* Extracted text *
■ ■ ■ ■ ■ ■ ■
The 3DGS captures a frozen, static moment in time, but by embedding photos, videos, and sound at specific locations, the space comes alive. The viewer explores freely and discovers traces of life that once happened there. The space is the interface. Movement is the interaction. Memory is the content.
Narrative Structure: Build and Dismantle
A potential structure for the full experience:
- Opening: I recorded a timelapse of setting up this apartment when I first moved in. The space being built from nothing, furniture appearing, objects finding their places. This could be the entry point: watching the space come into existence.
- Experience: The viewer is inside the frozen 3DGS space, discovering memory fragments at different locations through movement.
- Closing: I also recorded the teardown when I moved out. The space being packed away, emptied, returned to nothing. The experience ends with disappearance.
This creates a full arc: creation, presence, disappearance. Which is exactly what happens to every space we live in.
Space Decay: The Space Dissolves as Memory Transfers
A concept that emerged from the 1-on-1 with Camila: as the viewer discovers more clips, the 3DGS space gradually decays. The particle count and size decrease, so the environment dissolves from high-fidelity to abstract particles.
The logic: once you’ve seen the clips and absorbed the memories, you don’t need the high-fidelity visual environment anymore. The feeling has already transferred to the viewer’s mind. The space can let go.
■ ■ ■ ■ ■ ■ ■
* Data items *
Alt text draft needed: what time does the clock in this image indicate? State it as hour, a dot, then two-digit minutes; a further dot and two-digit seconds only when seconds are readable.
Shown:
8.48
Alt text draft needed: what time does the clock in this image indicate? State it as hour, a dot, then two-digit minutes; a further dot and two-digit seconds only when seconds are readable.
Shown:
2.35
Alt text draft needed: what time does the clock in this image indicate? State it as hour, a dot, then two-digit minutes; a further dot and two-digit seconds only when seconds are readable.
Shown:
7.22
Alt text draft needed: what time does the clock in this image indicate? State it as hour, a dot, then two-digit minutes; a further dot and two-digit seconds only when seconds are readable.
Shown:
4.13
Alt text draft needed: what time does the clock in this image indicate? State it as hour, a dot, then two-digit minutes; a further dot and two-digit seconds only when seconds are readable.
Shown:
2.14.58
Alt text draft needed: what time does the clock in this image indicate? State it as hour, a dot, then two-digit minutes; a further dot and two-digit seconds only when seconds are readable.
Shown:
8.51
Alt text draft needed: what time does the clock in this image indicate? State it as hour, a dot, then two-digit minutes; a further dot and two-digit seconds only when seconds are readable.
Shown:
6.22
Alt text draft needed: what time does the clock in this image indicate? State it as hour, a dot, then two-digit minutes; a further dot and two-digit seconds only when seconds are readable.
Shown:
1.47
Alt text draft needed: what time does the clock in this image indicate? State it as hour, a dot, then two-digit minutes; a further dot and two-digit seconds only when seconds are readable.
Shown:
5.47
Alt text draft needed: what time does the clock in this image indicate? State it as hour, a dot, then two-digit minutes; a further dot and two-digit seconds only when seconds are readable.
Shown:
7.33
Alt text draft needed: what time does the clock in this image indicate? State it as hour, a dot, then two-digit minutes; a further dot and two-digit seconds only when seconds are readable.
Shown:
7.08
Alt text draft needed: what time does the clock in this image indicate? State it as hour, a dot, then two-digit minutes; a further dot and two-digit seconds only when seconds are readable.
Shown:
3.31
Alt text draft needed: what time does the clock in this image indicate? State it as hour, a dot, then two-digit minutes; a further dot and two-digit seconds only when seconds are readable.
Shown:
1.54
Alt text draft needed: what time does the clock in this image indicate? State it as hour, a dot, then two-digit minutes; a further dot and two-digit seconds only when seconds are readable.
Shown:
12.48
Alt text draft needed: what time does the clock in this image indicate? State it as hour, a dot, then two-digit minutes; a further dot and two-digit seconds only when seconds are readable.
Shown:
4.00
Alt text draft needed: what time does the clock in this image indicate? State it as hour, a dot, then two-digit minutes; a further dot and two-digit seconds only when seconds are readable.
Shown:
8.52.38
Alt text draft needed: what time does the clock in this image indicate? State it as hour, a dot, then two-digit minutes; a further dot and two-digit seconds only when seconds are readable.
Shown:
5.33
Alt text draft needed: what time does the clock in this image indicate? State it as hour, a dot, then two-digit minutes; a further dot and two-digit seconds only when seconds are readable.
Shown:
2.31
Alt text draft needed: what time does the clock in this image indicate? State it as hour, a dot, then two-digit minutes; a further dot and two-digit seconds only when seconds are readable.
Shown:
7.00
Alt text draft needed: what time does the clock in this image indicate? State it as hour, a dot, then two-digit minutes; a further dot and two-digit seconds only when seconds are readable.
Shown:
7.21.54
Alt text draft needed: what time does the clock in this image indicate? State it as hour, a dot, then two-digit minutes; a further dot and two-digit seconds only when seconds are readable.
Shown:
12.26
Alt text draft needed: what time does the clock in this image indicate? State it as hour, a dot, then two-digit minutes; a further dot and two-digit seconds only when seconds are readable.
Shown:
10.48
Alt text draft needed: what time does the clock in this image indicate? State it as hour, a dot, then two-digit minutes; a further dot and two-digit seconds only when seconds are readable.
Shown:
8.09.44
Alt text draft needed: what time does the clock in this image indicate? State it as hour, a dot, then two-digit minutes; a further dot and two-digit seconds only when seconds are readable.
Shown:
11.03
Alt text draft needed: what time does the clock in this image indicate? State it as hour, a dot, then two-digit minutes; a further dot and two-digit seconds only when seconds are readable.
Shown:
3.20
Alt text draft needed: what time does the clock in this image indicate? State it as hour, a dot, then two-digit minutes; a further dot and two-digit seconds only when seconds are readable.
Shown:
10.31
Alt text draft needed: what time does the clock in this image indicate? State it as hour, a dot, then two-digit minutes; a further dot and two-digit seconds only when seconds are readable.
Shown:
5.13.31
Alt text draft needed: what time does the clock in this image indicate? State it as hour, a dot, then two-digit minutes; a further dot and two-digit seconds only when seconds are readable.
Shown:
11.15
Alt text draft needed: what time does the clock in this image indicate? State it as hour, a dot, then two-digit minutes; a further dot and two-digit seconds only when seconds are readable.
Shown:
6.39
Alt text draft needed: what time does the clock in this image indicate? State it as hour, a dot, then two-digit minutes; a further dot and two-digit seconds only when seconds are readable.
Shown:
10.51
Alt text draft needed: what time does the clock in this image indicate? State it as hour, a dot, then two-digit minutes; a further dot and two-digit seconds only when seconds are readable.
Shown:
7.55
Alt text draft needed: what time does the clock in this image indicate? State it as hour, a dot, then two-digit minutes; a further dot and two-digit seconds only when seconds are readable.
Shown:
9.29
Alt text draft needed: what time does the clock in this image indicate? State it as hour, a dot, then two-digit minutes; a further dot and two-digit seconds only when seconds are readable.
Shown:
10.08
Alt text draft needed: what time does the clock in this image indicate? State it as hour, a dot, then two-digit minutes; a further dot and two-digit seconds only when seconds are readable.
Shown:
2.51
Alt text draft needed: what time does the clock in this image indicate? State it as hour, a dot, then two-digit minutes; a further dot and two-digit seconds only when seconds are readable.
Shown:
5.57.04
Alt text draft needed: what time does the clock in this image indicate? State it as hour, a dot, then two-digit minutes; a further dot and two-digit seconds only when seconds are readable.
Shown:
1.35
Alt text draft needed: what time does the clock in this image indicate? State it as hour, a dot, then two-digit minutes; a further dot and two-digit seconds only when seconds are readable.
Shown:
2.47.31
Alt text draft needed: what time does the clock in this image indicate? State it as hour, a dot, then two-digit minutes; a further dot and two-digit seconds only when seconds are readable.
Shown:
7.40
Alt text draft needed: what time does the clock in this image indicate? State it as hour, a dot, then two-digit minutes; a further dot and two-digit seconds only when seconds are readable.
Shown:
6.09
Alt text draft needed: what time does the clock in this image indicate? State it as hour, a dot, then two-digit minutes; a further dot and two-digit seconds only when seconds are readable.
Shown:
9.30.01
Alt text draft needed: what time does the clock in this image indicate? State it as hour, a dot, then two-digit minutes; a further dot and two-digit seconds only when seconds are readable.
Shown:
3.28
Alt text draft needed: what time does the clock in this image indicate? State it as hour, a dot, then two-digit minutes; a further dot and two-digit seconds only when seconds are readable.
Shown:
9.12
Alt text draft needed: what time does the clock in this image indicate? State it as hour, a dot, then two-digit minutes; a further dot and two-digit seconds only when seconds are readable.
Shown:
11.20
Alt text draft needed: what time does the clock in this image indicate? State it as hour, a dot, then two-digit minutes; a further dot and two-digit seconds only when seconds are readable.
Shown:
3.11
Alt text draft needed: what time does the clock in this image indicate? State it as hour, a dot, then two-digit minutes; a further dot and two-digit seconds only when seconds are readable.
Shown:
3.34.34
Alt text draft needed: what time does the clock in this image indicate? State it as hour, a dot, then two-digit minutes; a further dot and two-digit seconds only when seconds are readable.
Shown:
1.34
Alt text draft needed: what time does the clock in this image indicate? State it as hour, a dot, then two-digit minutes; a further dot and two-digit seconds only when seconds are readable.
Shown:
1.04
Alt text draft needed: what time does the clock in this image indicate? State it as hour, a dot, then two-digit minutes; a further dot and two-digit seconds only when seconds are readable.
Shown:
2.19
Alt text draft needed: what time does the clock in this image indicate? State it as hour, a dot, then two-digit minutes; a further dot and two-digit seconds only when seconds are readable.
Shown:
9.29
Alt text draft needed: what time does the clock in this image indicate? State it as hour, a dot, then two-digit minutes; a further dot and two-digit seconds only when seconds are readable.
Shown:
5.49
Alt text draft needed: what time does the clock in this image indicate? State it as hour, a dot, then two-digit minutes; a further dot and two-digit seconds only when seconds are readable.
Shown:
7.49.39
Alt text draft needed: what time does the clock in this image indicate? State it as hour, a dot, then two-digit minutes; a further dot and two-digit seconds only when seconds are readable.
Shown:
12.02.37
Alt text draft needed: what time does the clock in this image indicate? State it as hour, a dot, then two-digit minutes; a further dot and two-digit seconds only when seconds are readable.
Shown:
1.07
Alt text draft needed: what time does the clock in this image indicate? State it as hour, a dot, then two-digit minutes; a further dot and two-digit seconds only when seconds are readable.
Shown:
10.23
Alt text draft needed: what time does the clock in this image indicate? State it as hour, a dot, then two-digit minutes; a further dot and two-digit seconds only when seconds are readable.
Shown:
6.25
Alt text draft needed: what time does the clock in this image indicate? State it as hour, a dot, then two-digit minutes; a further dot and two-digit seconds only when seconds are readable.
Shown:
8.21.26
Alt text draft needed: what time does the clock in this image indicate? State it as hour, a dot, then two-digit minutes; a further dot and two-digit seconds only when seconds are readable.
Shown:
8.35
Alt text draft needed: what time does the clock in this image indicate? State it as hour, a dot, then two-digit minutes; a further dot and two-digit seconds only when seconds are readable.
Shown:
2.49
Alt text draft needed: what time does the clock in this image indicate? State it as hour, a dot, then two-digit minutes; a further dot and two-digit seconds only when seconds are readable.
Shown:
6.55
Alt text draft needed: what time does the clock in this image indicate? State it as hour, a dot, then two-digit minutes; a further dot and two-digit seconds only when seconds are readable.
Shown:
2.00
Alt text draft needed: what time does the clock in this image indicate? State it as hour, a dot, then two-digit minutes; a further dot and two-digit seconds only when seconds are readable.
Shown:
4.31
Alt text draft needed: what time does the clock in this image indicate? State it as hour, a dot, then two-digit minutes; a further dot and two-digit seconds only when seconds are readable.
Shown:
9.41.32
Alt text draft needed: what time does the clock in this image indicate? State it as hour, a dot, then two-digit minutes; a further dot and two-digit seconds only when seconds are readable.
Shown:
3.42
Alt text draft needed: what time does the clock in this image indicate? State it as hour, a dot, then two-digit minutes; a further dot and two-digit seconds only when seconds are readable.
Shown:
■ ■ ■ ■ ■ ■ ■
* Exercise requirements *
A - Please set down the passage of the text on the 3DGS memory space between "- Closing: I" and "ends with disappearance.", inclusive.
B - Which kinds of media does the text on the 3DGS memory space say are embedded at specific locations? List them all.
C - Answer these questions from the text on the 3DGS memory space:
(i) What was recorded when the apartment was first moved into?
(ii) The space-decay concept emerged from a 1-on-1 with whom?
(iii) Which two things decrease as the viewer discovers more clips?
The records have no connection to the text on the 3DGS memory space.

* Exercise solutions *
A -
- Closing: I also recorded the teardown when I moved out. The space being packed away, emptied, returned to nothing. The experience ends with disappearance.

B -
photos
videos
sound

C -
(i) A timelapse of setting up the apartment
(ii) Camila
(iii) The particle count and the particle size